Extracted records:
————

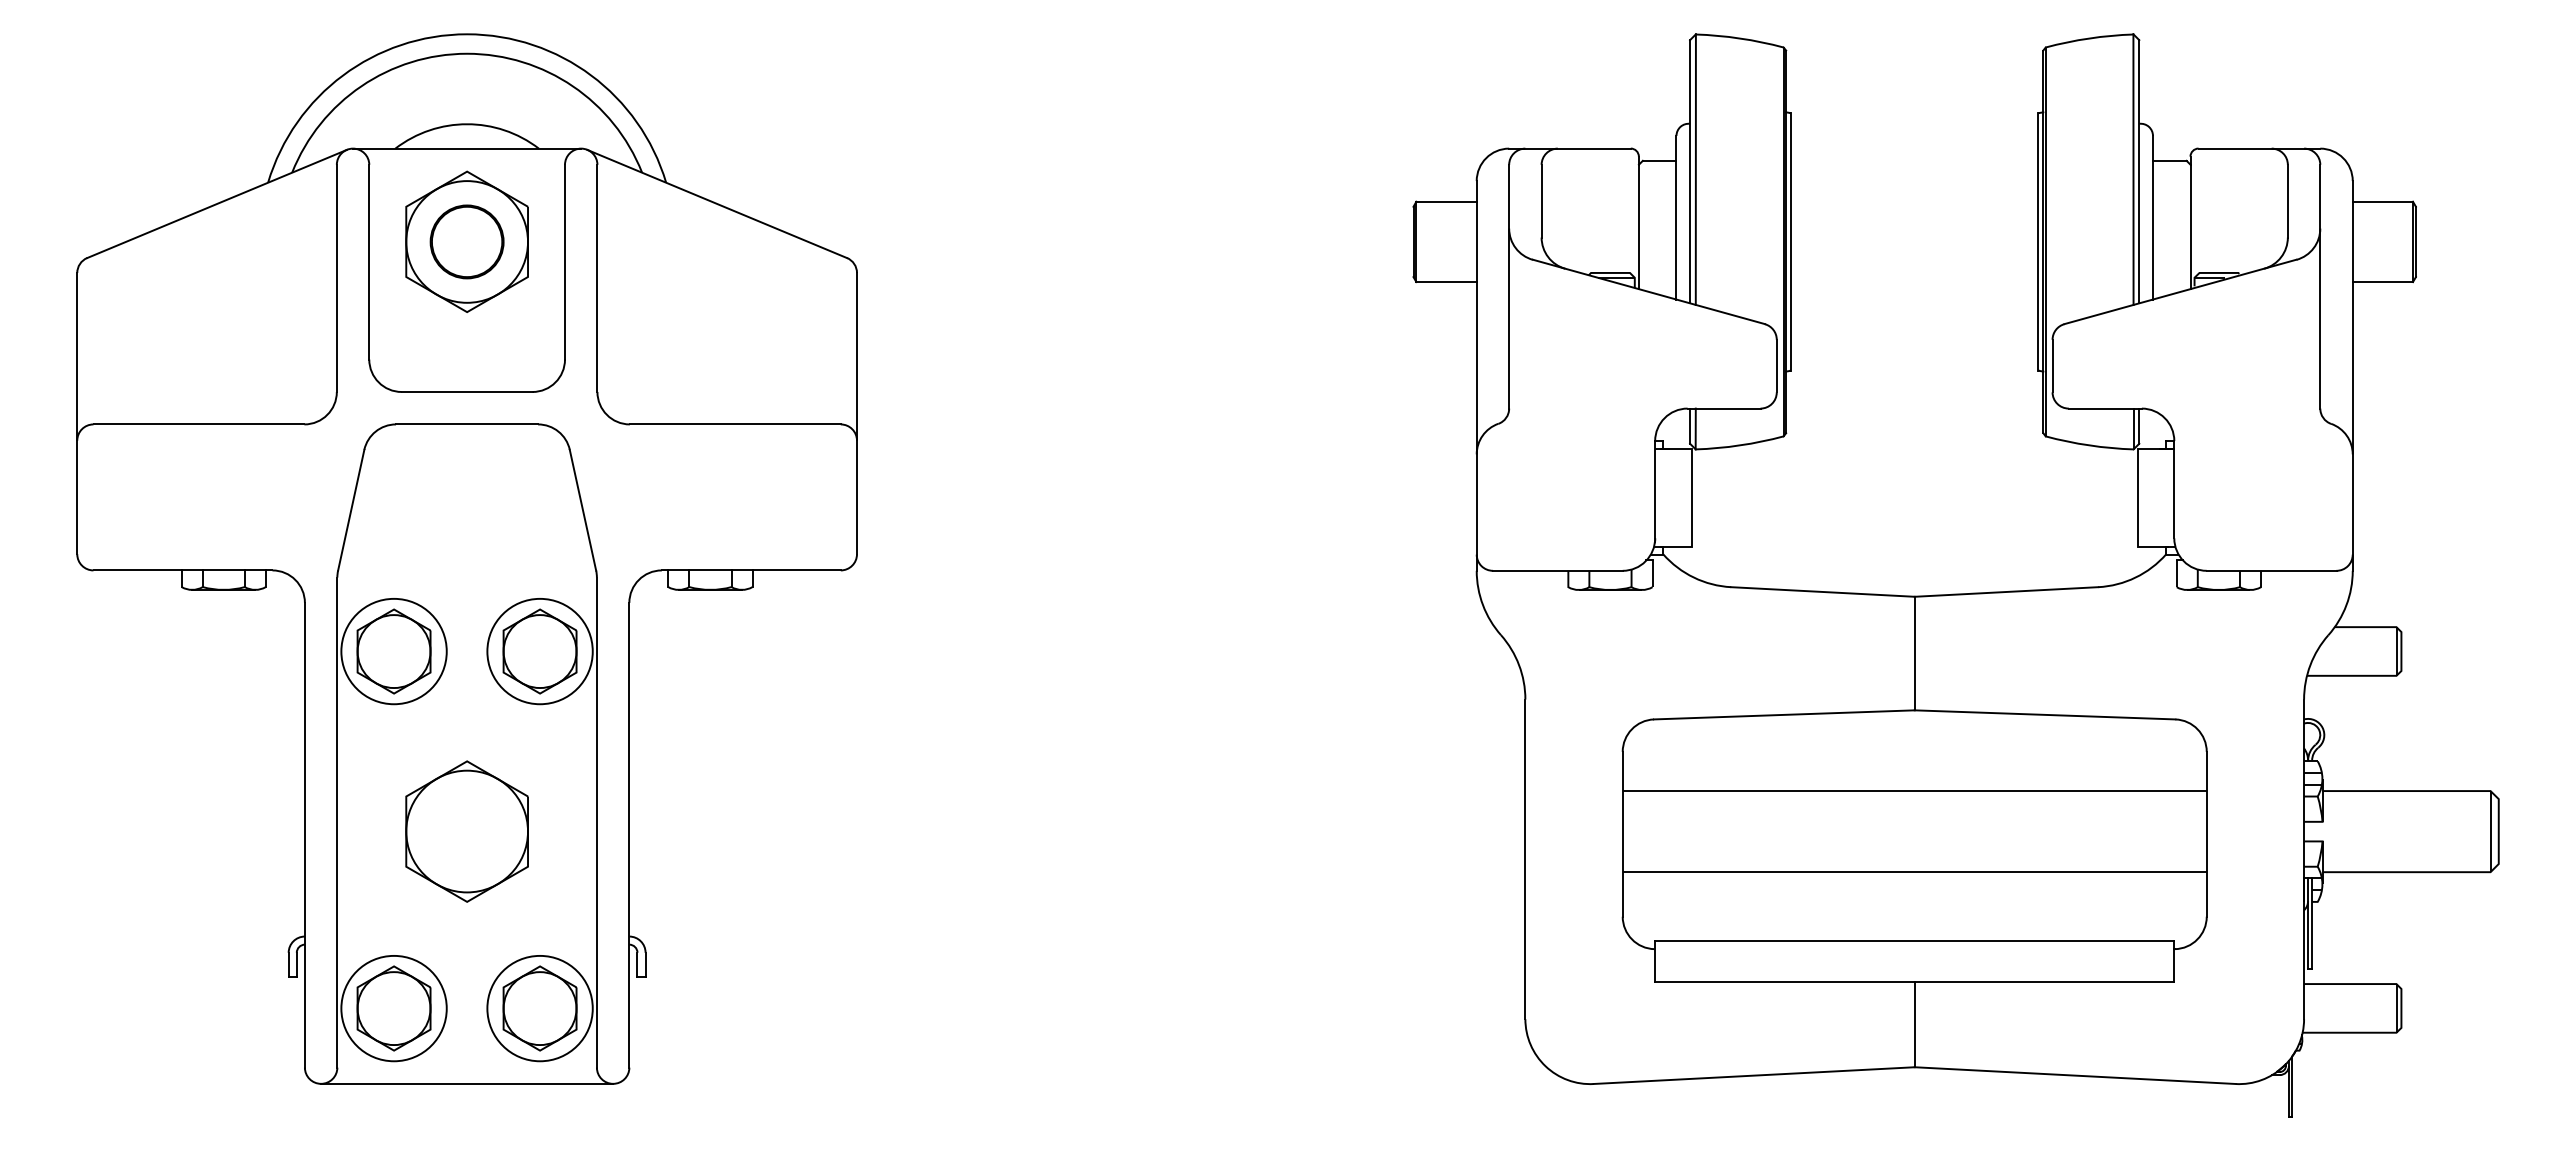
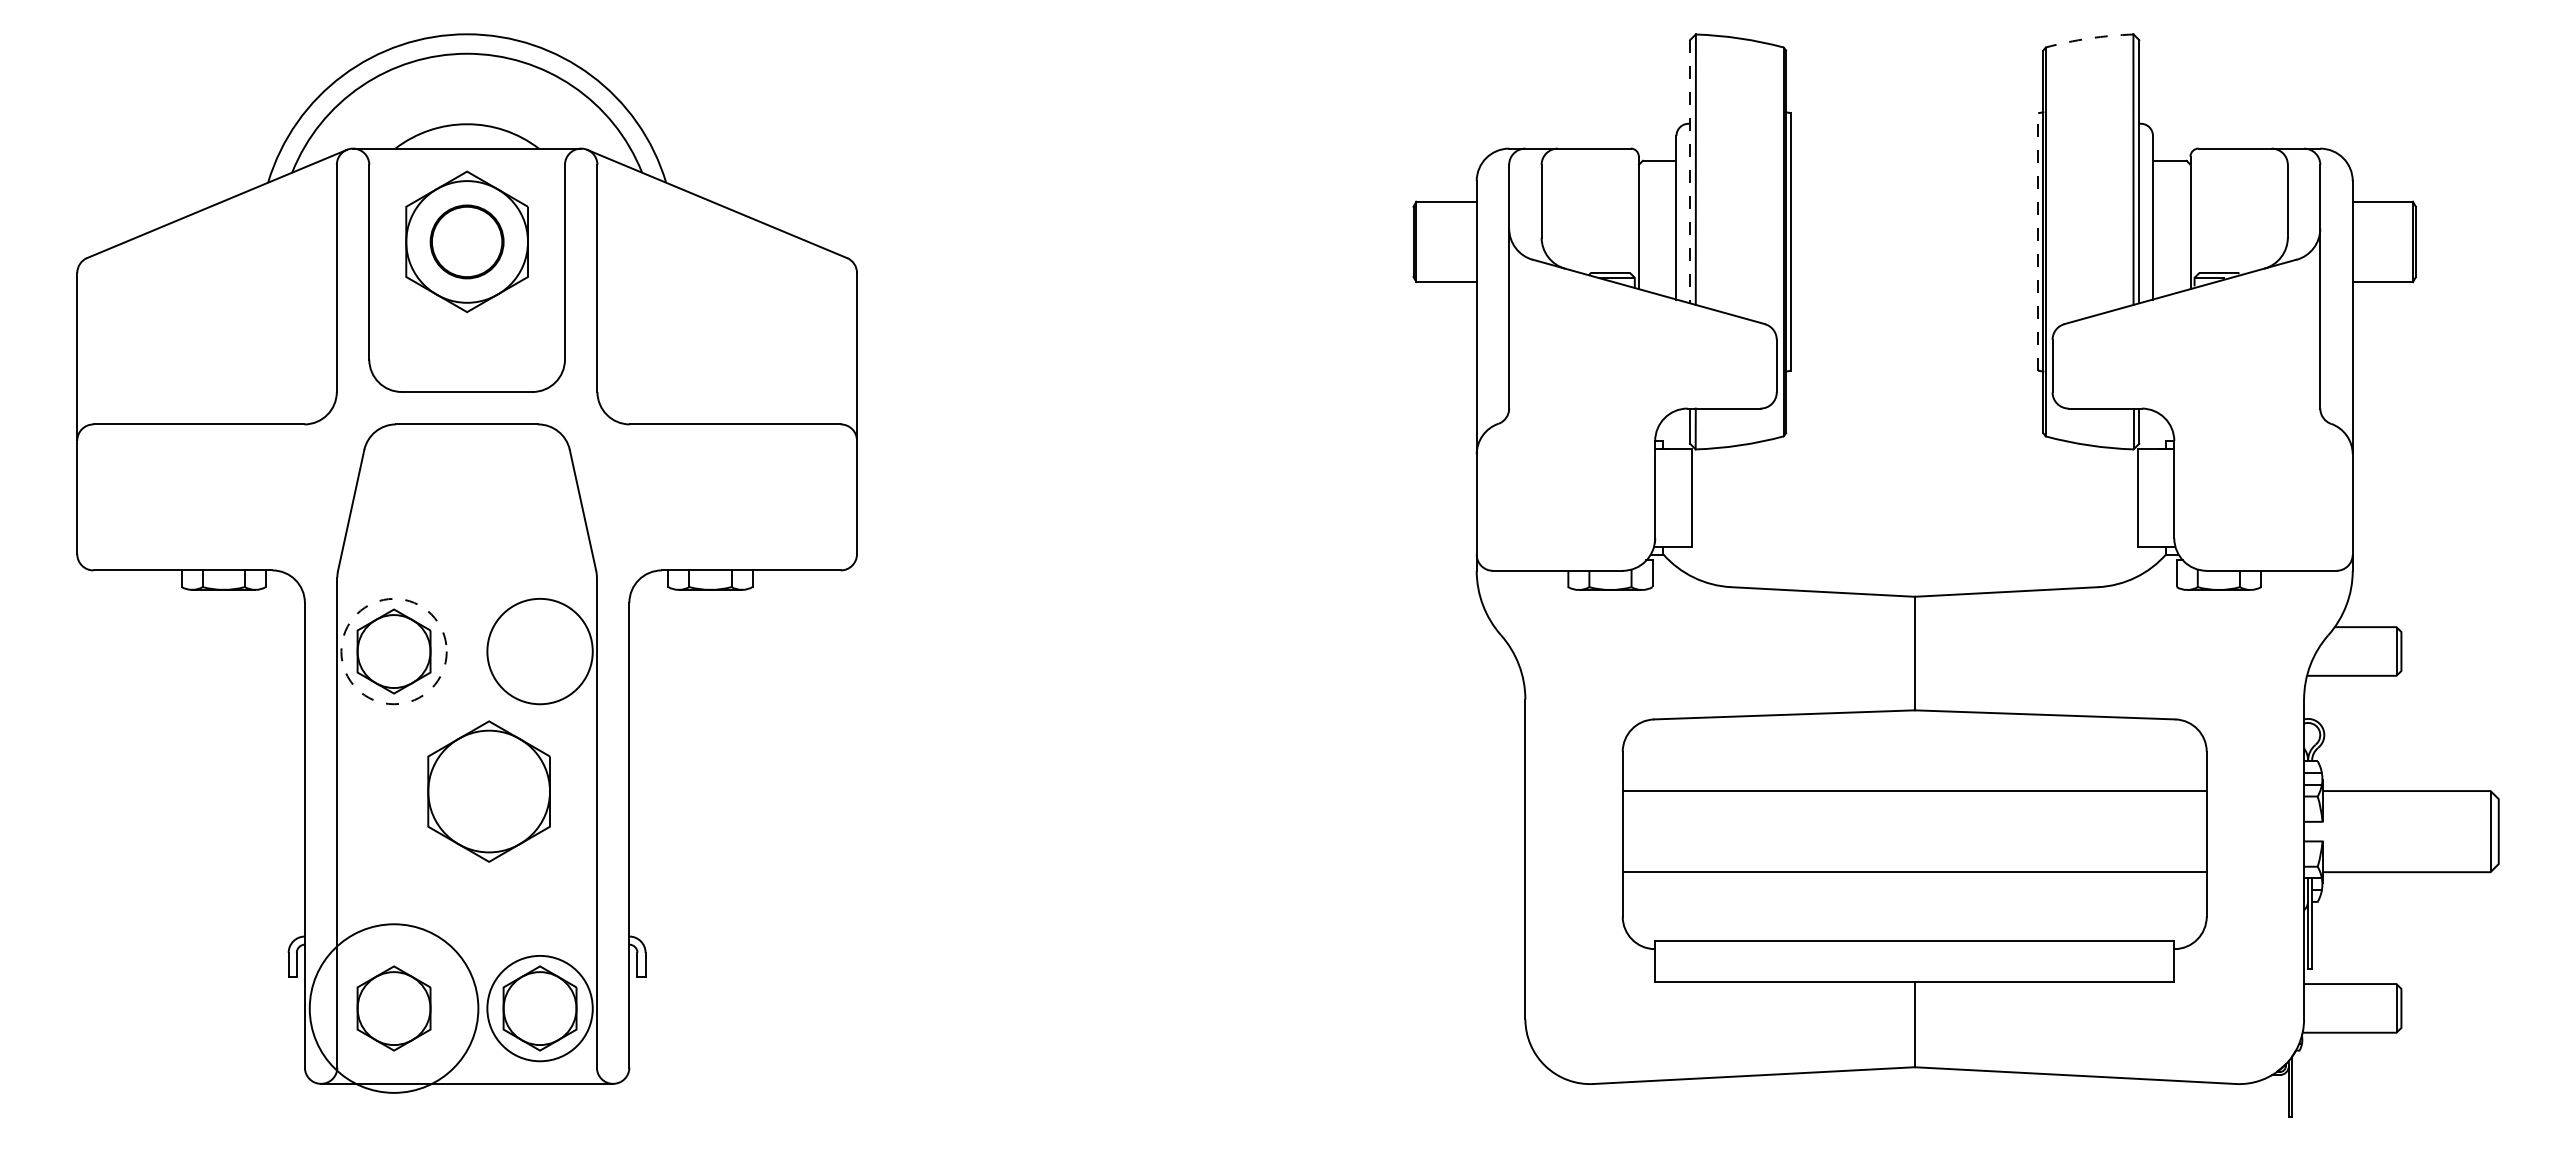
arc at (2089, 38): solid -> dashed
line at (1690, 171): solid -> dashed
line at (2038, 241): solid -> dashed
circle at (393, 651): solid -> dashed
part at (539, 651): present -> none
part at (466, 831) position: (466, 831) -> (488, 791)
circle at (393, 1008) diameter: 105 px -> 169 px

————

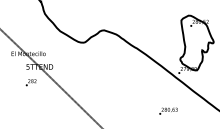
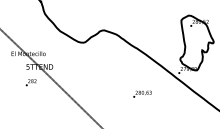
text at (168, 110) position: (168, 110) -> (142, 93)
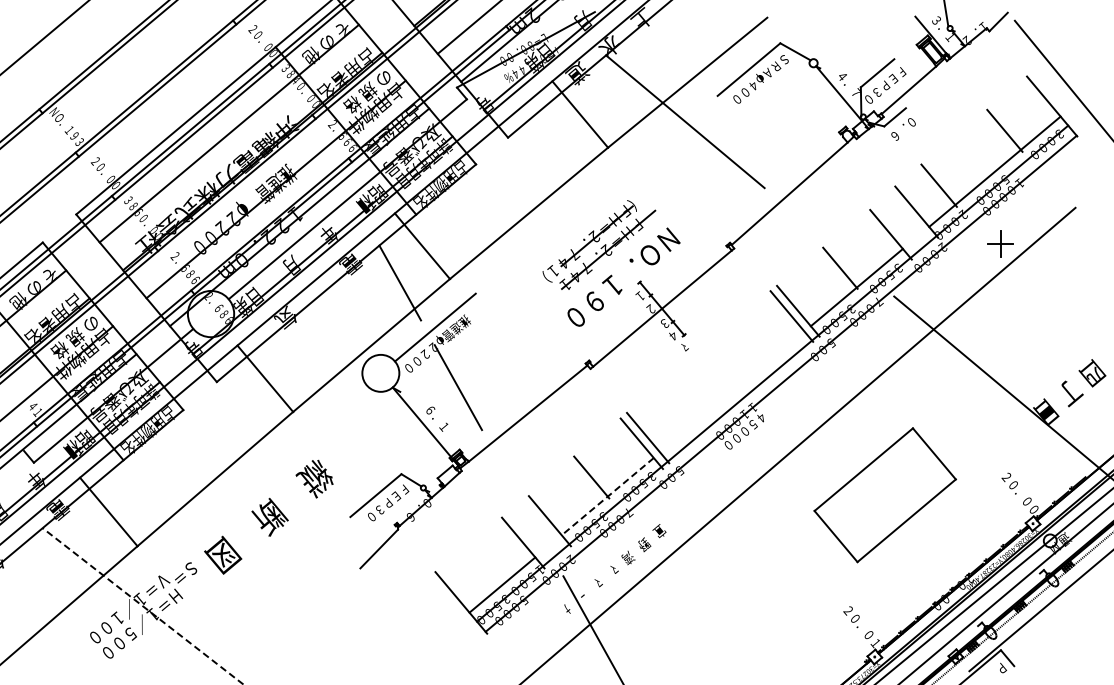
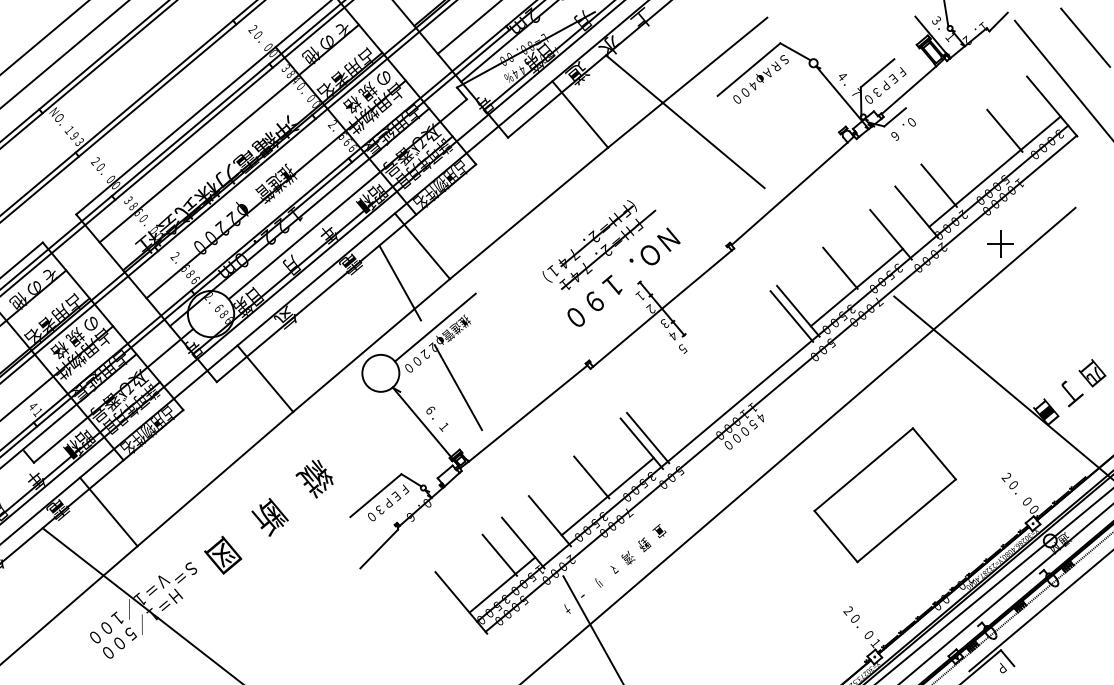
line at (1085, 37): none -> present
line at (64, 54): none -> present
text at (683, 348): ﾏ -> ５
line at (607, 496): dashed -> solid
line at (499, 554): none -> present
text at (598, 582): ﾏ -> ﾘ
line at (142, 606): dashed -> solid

————

Please copy the records from the line with "text at (168, 110)" to the line with "line at (142, 606): dashed -> solid", both included, word for word. Leave the pictures out of your copy.

text at (168, 110) position: (168, 110) -> (142, 93)
line at (1085, 37): none -> present
line at (64, 54): none -> present
text at (683, 348): ﾏ -> ５
line at (607, 496): dashed -> solid
line at (499, 554): none -> present
text at (598, 582): ﾏ -> ﾘ
line at (142, 606): dashed -> solid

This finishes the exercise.